- WHAT YOU ARE ASKED TO DO:
Convert the lines of the entries below into a Markdown table with the columns "Row" and "Line", numbering each row and skipping blank lines. Leave the pictures out of the answer.

──────── RECORDS FOR THIS TASK ────────

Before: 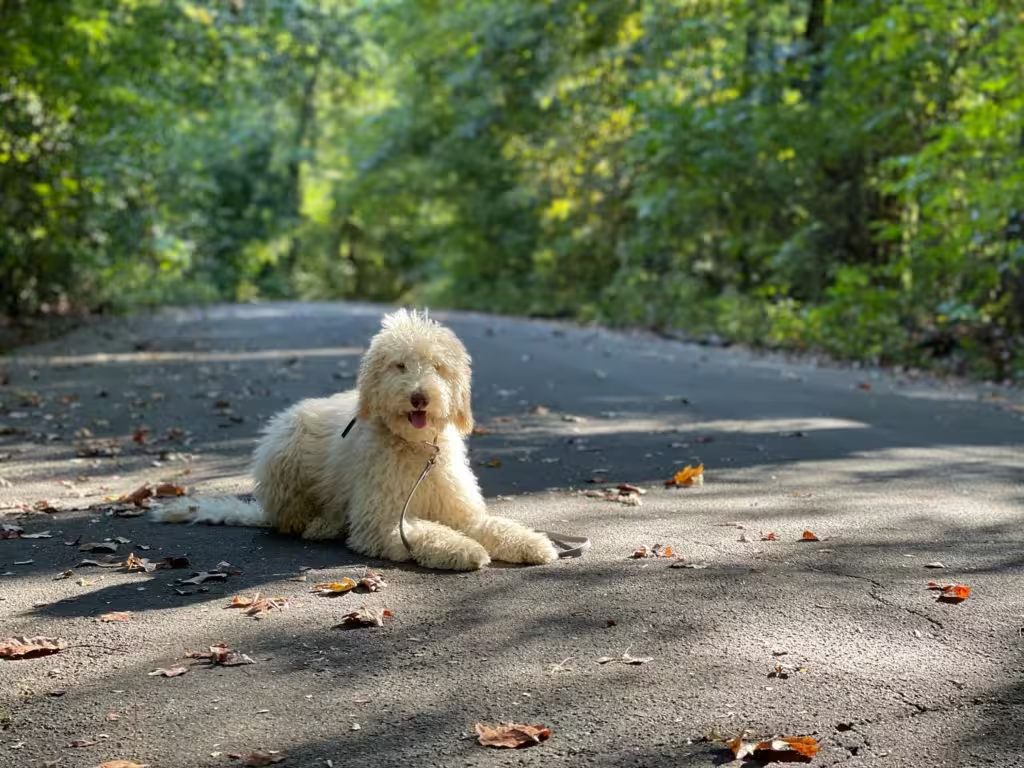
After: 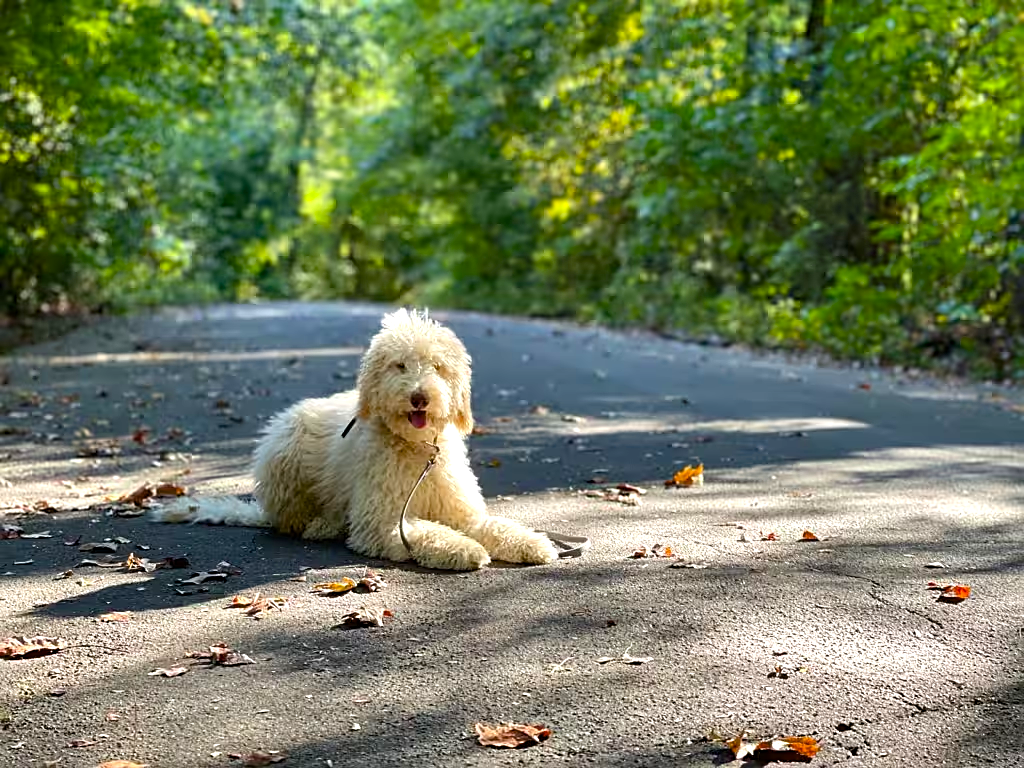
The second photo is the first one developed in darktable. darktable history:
sharpen: on, module defaults
color balance rgb: linear chroma grading › shadows 16%, perceptual saturation grading › global saturation 8%, perceptual saturation grading › shadows 4%, perceptual brilliance grading › global brilliance 2%, perceptual brilliance grading › highlights 8%, perceptual brilliance grading › shadows -4%, global vibrance 16%, saturation formula JzAzBz (2021)
exposure: exposure 0.3 EV, compensate highlight preservation false
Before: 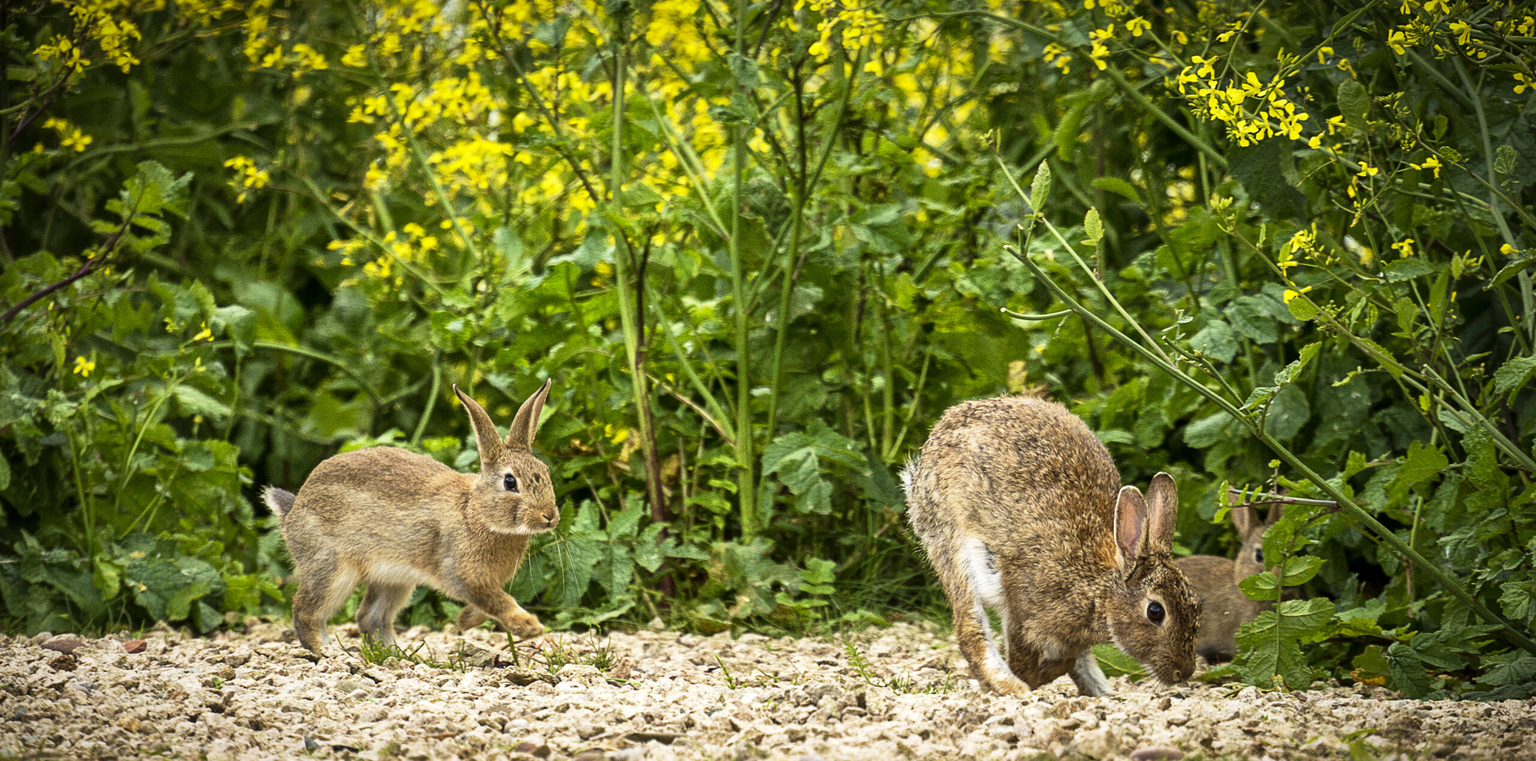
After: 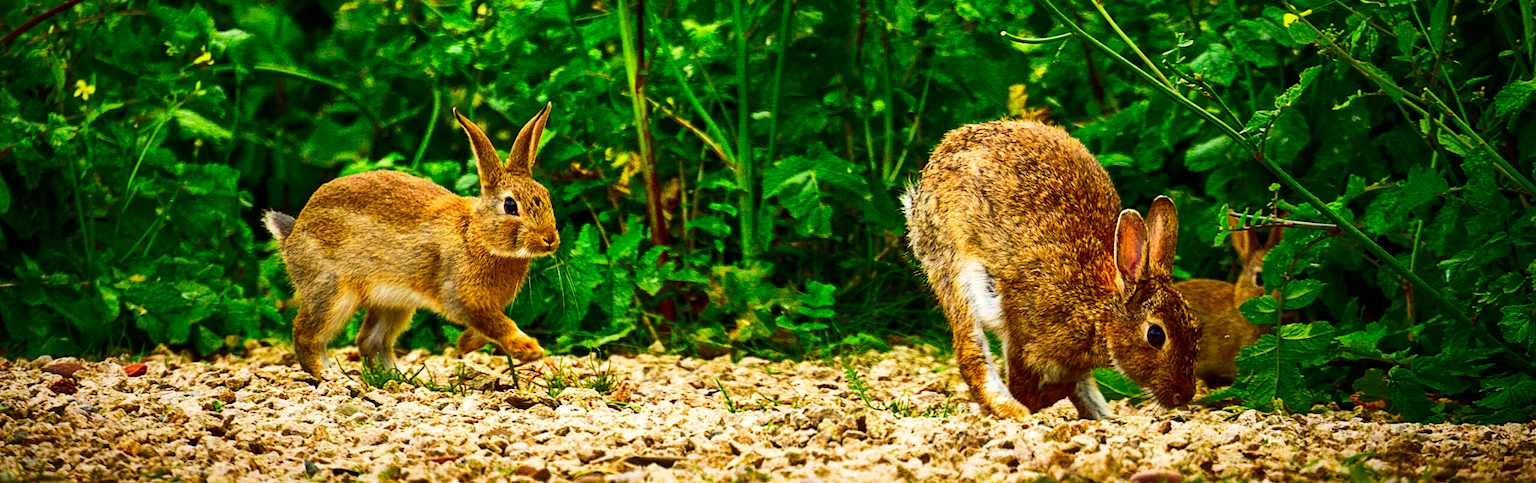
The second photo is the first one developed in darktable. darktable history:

────────

- COMPLETE OUTPUT:
| Row | Line |
|---|---|
| 1 | Before:  |
| 2 | After:  |
| 3 | The second photo is the first one developed in darktable. darktable history: |
| 4 | sharpen: on, module defaults |
| 5 | color balance rgb: linear chroma grading › shadows 16%, perceptual saturation grading › global saturation 8%, perceptual saturation grading › shadows 4%, perceptual brilliance grading › global brilliance 2%, perceptual brilliance grading › highlights 8%, perceptual brilliance grading › shadows -4%, global vibrance 16%, saturation formula JzAzBz (2021) |
| 6 | exposure: exposure 0.3 EV, compensate highlight preservation false |
| 7 | Before:  |
| 8 | After:  |
| 9 | The second photo is the first one developed in darktable. darktable history: |